[Saved data entries]
════════════════════
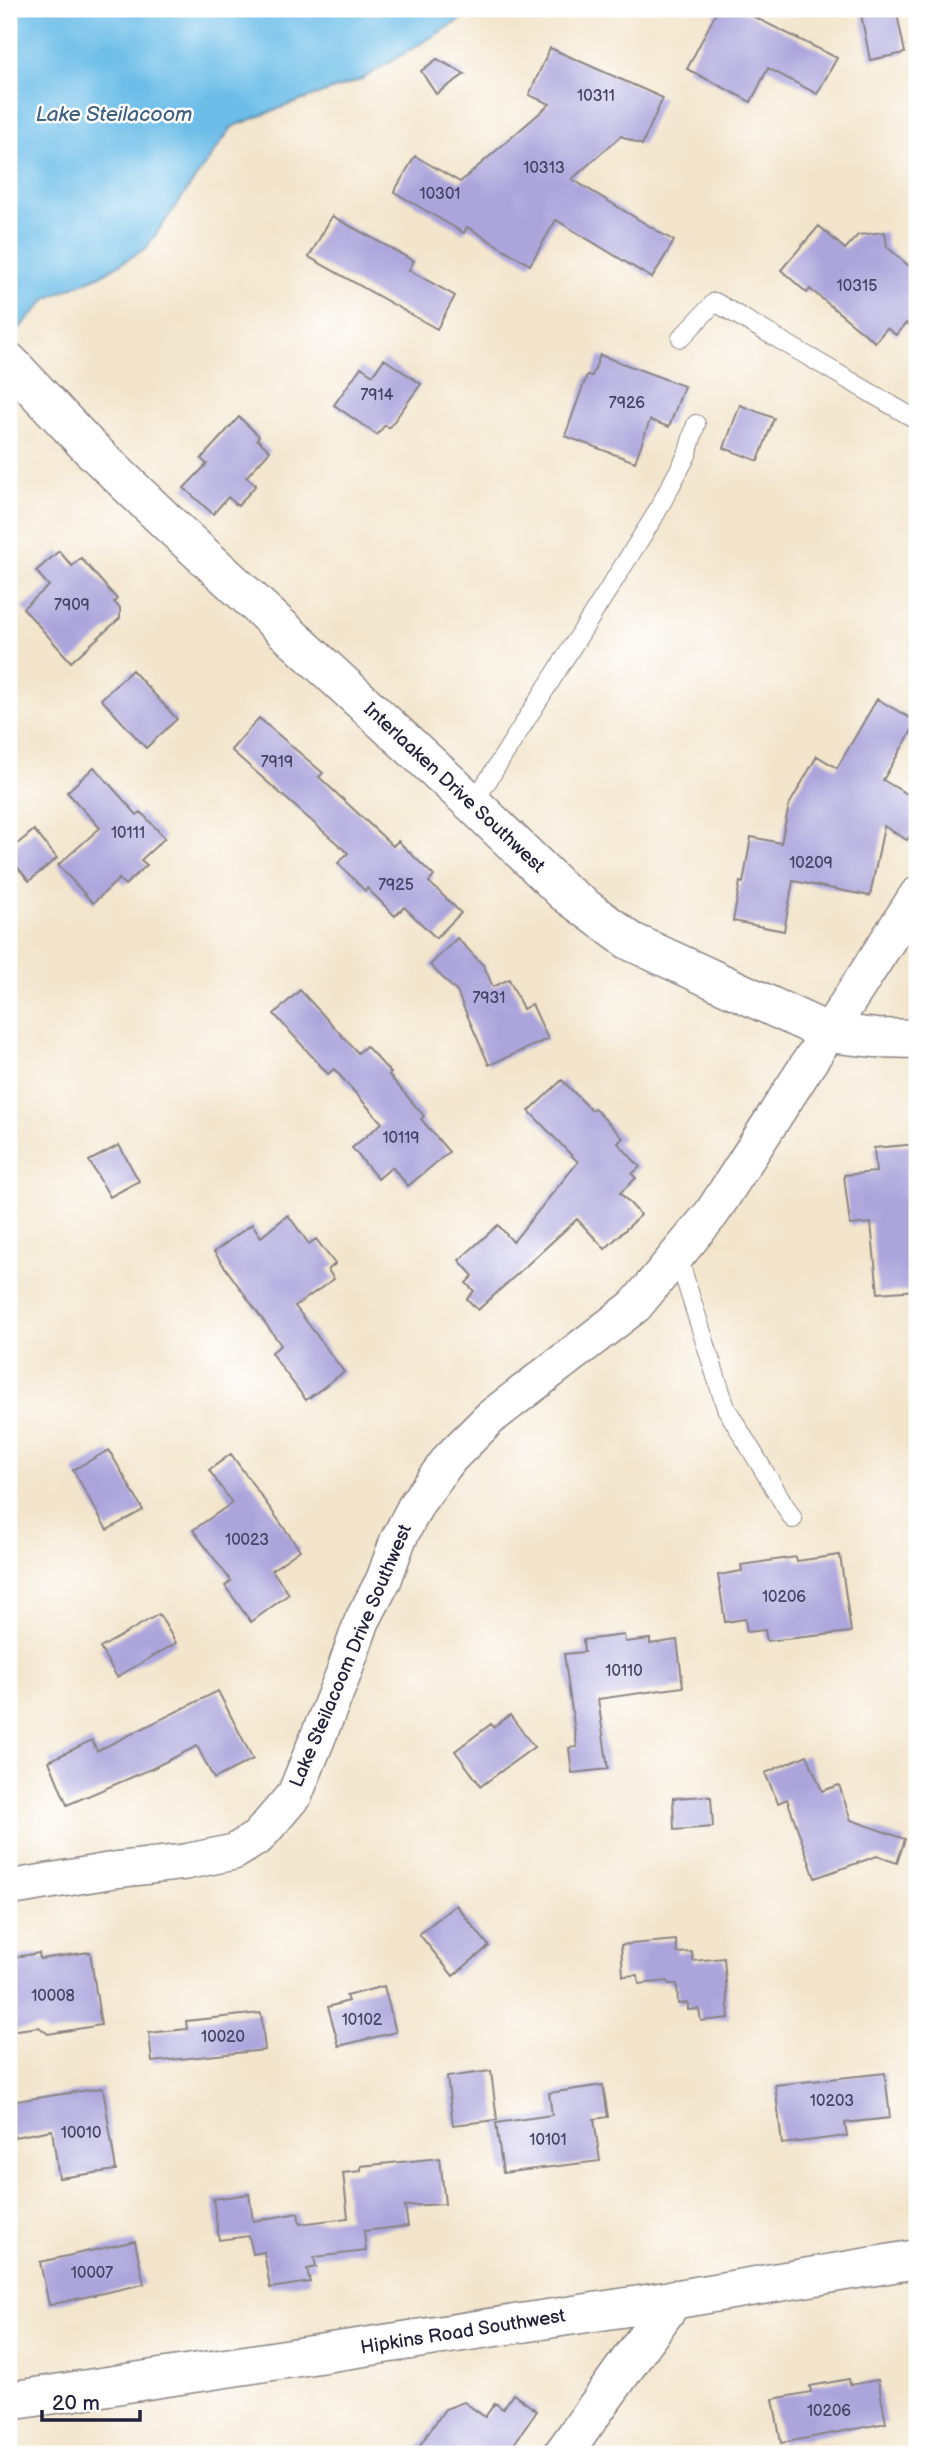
<svg xmlns="http://www.w3.org/2000/svg" width="926" height="2463" font-family="'Balsamiq Sans',sans-serif">
	<style>
		.water { fill: #6cbde8; stroke: #477092; stroke-width: 2 }
		.building { fill: #aca5dc }
		.lines { fill: none; stroke-linecap: round; stroke-linejoin: round }
		.lane-casing { stroke: #8a8484; stroke-width: 20 }
		.street-casing { stroke: #8a8484; stroke-width: 38 }
		.secondary-casing { stroke: #8a8484; stroke-width: 41 }
		.lane { stroke: #fff; stroke-width: 18 }
		.street { stroke: #fff; stroke-width: 35 }
		.secondary { stroke: #fff; stroke-width: 38 }
		.labels { text-anchor: middle; dominant-baseline: central; stroke-width: 5; stroke-linejoin: round; paint-order: stroke }
		.number-label { font-size: 16px; fill: #444363 }
		.street-label { font-size: 19px; fill: #22223b; stroke: #fff }
		.water-label { font-size: 21px; font-style: italic; fill: #406080; stroke: #fff }
	</style>
	<rect width="100%" height="100%" fill="#fff"/>
	<filter id="ink" filterUnits="userSpaceOnUse"><feTurbulence type="fractalNoise" baseFrequency=".0143" numOctaves="2"/><feDisplacementMap in="SourceGraphic" scale="14" xChannelSelector="R" yChannelSelector="G"/><feConvolveMatrix kernelMatrix="1 2 1 2 8 2 1 2 1" color-interpolation-filters="sRGB"/></filter>
	<filter id="wash" filterUnits="userSpaceOnUse"><feTurbulence type="fractalNoise" baseFrequency=".00686" numOctaves="4" result="noise"/><feDisplacementMap in="SourceGraphic" scale="28" xChannelSelector="R" yChannelSelector="G"/><feGaussianBlur stdDeviation="1.57" result="paint"/><feColorMatrix in="noise" values="0 0 0 0 0 0 0 0 0 0 0 0 0 0 0 0 0 1.4 0 .05"/><feComposite in="paint" operator="in"/></filter>
	<g filter="url(#wash)">
		<rect width="100%" height="100%" fill="#f3e5cc"/>
		<!-- water -->
		<path class="water" d="M 9,9 L 478,9 L 360,80 L 280,108 L 232,127 L 146,248 L 105,273 L 48,298 L 9,339 Z"/>
		<g id="blocks">
			<!-- building -->
			<path class="building" d="M 718,9 L 738,9 L 837,58 L 817,94 L 768,68 L 751,102 L 687,69 Z
				M 860,9 L 896,9 L 905,53 L 870,60 Z
				M 550,48 L 663,98 L 642,145 L 621,136 L 572,179 L 674,241 L 652,278 L 556,220 L 530,265 L 467,227 L 464,233 L 394,192 L 415,156 L 460,182 L 550,104 L 529,95 Z
				M 437,59 L 465,74 L 436,94 L 421,71 Z
				M 332,216 L 414,261 L 409,270 L 455,296 L 437,329 L 309,257 Z
				M 819,226 L 845,249 L 858,235 L 885,232 L 887,247 L 917,273 L 917,330 L 906,323 L 896,335 L 887,328 L 875,342 L 810,289 L 807,293 L 781,270 Z
				M 600,355 L 684,386 L 669,427 L 650,420 L 635,462 L 565,436 L 587,375 L 592,376 Z
				M 384,359 L 421,384 L 389,428 L 385,425 L 377,435 L 334,405 L 361,367 L 373,375 Z
				M 740,405 L 774,418 L 758,461 L 724,448 Z
				M 239,417 L 259,436 L 257,439 L 270,451 L 246,477 L 256,485 L 238,506 L 228,497 L 213,514 L 184,488 L 207,464 L 201,459 Z
				M 59,551 L 72,566 L 81,558 L 117,599 L 114,602 L 120,608 L 120,618 L 71,662 L 23,608 L 49,586 L 36,571 Z
				M 132,670 L 177,719 L 146,748 L 101,699 Z
				M 877,699 L 917,722 L 883,780 L 917,800 L 917,823 L 907,840 L 884,826 L 870,896 L 793,881 L 784,931 L 733,921 L 740,882 L 743,883 L 751,837 L 781,843 L 789,805 L 817,756 L 837,768 Z
				M 259,718 L 323,773 L 319,777 L 393,846 L 398,841 L 434,876 L 429,882 L 461,913 L 436,938 L 404,907 L 395,916 L 367,888 L 365,891 L 338,863 L 348,853 L 231,750 Z
				M 94,767 L 137,815 L 141,812 L 165,838 L 141,860 L 147,865 L 125,885 L 119,879 L 93,903 L 58,865 L 100,828 L 67,792 Z
				M 34,830 L 57,858 L 29,881 L 9,857 L 9,851 Z
				M 457,938 L 484,966 L 493,987 L 509,979 L 523,1009 L 532,1004 L 548,1039 L 489,1065 L 457,992 L 430,965 Z
				M 300,990 L 358,1053 L 366,1046 L 391,1073 L 389,1075 L 424,1116 L 421,1119 L 449,1152 L 408,1186 L 392,1167 L 378,1179 L 352,1148 L 382,1123 L 334,1069 L 328,1074 L 274,1014 Z
				M 562,1080 L 591,1110 L 594,1108 L 623,1138 L 618,1143 L 640,1167 L 632,1174 L 636,1178 L 620,1193 L 641,1215 L 605,1249 L 577,1219 L 478,1310 L 467,1299 L 474,1291 L 466,1283 L 473,1276 L 459,1260 L 498,1225 L 513,1242 L 578,1162 L 529,1111 Z
				M 917,1144 L 917,1290 L 878,1293 L 871,1223 L 850,1225 L 844,1175 L 876,1172 L 874,1148 Z
				M 119,1145 L 139,1181 L 110,1197 L 89,1161 Z
				M 288,1215 L 309,1244 L 316,1239 L 335,1264 L 328,1270 L 334,1279 L 295,1306 L 344,1372 L 306,1400 L 271,1353 L 281,1345 L 214,1252 L 252,1224 L 261,1237 Z
				M 109,1450 L 143,1510 L 107,1530 L 73,1470 Z
				M 231,1454 L 300,1550 L 272,1570 L 289,1594 L 251,1622 L 225,1586 L 231,1581 L 193,1530 L 232,1503 L 209,1470 Z
				M 840,1555 L 851,1632 L 767,1641 L 765,1630 L 747,1632 L 745,1619 L 725,1622 L 718,1575 L 742,1571 L 741,1565 L 796,1557 L 797,1561 Z
				M 159,1614 L 176,1643 L 117,1677 L 100,1648 Z
				M 624,1635 L 625,1642 L 650,1639 L 650,1644 L 677,1640 L 683,1687 L 598,1699 L 608,1769 L 572,1773 L 569,1748 L 577,1747 L 564,1654 L 584,1652 L 583,1640 Z
				M 218,1691 L 253,1759 L 214,1779 L 197,1746 L 151,1769 L 67,1805 L 49,1761 L 92,1740 L 97,1751 Z
				M 510,1715 L 534,1747 L 481,1786 L 455,1751 L 491,1724 L 493,1727 Z
				M 807,1755 L 822,1791 L 839,1785 L 851,1820 L 905,1839 L 897,1863 L 877,1856 L 815,1878 L 787,1799 L 778,1803 L 765,1773 Z
				M 708,1796 L 708,1797 L 711,1797 L 713,1827 L 674,1830 L 673,1798 Z
				M 456,1905 L 489,1946 L 453,1976 L 419,1934 Z
				M 676,1940 L 677,1953 L 692,1952 L 693,1961 L 724,1958 L 729,2018 L 701,2021 L 699,2009 L 688,2010 L 688,2003 L 678,2004 L 677,1984 L 669,1984 L 668,1981 L 639,1984 L 638,1975 L 623,1976 L 621,1945 Z
				M 90,1952 L 101,2025 L 48,2034 L 39,2027 L 9,2031 L 9,1958 L 39,1953 L 40,1959 Z
				M 384,1986 L 396,2032 L 339,2046 L 328,2007 L 348,2001 L 346,1996 Z
				M 261,2013 L 265,2050 L 152,2062 L 149,2033 L 187,2029 L 186,2021 Z
				M 491,2071 L 497,2120 L 453,2125 L 447,2077 Z
				M 885,2073 L 890,2118 L 845,2123 L 847,2136 L 782,2144 L 775,2085 Z
				M 603,2085 L 608,2117 L 594,2119 L 600,2161 L 503,2173 L 496,2123 L 552,2115 L 549,2093 Z
				M 103,2088 L 116,2170 L 59,2178 L 52,2130 L 9,2138 L 9,2102 Z
				M 440,2158 L 445,2204 L 405,2206 L 408,2226 L 364,2231 L 366,2251 L 314,2257 L 316,2267 L 307,2269 L 310,2282 L 270,2288 L 264,2252 L 253,2254 L 249,2236 L 219,2240 L 213,2199 L 249,2194 L 253,2221 L 298,2213 L 300,2224 L 348,2218 L 343,2173 L 361,2171 L 361,2166 Z
				M 135,2241 L 144,2284 L 49,2305 L 40,2262 Z
				M 849,2379 L 850,2385 L 878,2380 L 886,2423 L 781,2443 L 773,2399 L 811,2392 L 810,2386 Z
				M 513,2394 L 537,2411 L 507,2454 L 414,2454 L 445,2409 L 464,2402 L 485,2417 L 495,2403 L 503,2409 Z"/>
		</g>
	</g>
	<g filter="url(#ink)">
		<use href="#blocks" fill-opacity="0" stroke="#8a8484" stroke-width="2"/>
		<g class="lines">
			<!-- lane casing -->
			<g class="lane-casing">
				<path id="lane" d="M 681,338 L 715,302 L 917,420
					M 473,804 L 654,517 L 687,455 L 696,424
					M 677,1254 L 726,1408 L 793,1519"/>
			</g>
			<!-- street casing -->
			<g class="street-casing">
				<path id="street" d="M 9,1888 L 114,1870 L 185,1862 L 234,1852 L 258,1837 L 295,1794 L 343,1675 L 362,1621 L 384,1579 L 398,1540 L 417,1503 L 450,1458 L 491,1417 L 635,1306 L 712,1213 L 917,895"/>
			</g>
			<!-- secondary casing -->
			<g class="secondary-casing">
				<path id="secondary" d="M 9,362 L 88,446 L 167,522 L 473,804 L 564,892 L 630,941 L 829,1033 L 876,1038 L 917,1039
					M 9,2401 L 660,2302 L 917,2259
					M 563,2454 L 674,2299"/>
			</g>
			<!-- lane -->
			<use href="#lane" class="lane"/>
			<!-- street -->
			<use href="#street" class="street"/>
			<!-- secondary -->
			<use href="#secondary" class="secondary"/>
		</g>
	</g>
	<g class="labels">
		<!-- number labels -->
		<g class="number-label">
			<text x="596" y="96">10311</text>
			<text x="544" y="168">10313</text>
			<text x="440" y="194">10301</text>
			<text x="857" y="286">10315</text>
			<text x="377" y="395">7914</text>
			<text x="627" y="403">7926</text>
			<text x="72" y="605">7909</text>
			<text x="277" y="762">7919</text>
			<text x="128" y="833">10111</text>
			<text x="811" y="863">10209</text>
			<text x="396" y="885">7925</text>
			<text x="489" y="998">7931</text>
			<text x="401" y="1138">10119</text>
			<text x="247" y="1540">10023</text>
			<text x="784" y="1597">10206</text>
			<text x="624" y="1671">10110</text>
			<text x="53" y="1996">10008</text>
			<text x="362" y="2020">10102</text>
			<text x="223" y="2037">10020</text>
			<text x="832" y="2101">10203</text>
			<text x="81" y="2133">10010</text>
			<text x="548" y="2140">10101</text>
			<text x="92" y="2273">10007</text>
			<text x="829" y="2411">10206</text>
		</g>
		<!-- street labels -->
		<g class="street-label">
			<text transform="translate(454 788) rotate(43)">Interlaaken Drive Southwest</text>
			<text transform="translate(351 1656) rotate(-67)">Lake Steilacoom Drive Southwest</text>
			<text transform="translate(463 2332) rotate(-9)">Hipkins Road Southwest</text>
		</g>
		<!-- water labels -->
		<g class="water-label">
			<text x="114" y="114">Lake Steilacoom</text>
		</g>
	</g>
	<!-- margin -->
	<rect width="926" height="2463" fill="none" stroke="#fff" stroke-width="35"/>
	<!-- scale -->
	<path d="M42 2410v10h98v-10" fill="none" stroke="#22223b" stroke-width="3.5"/>
	<text x="52" y="2410" font-size="21" fill="#22223b" stroke="#ffffff" stroke-width="5" paint-order="stroke">20 m</text>
</svg>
════════════════════
* WORK ORDER:
Search the entries for the word "href" and report how many lines contain it, as a bare number.

* SOLUTION TO THIS TASK:
4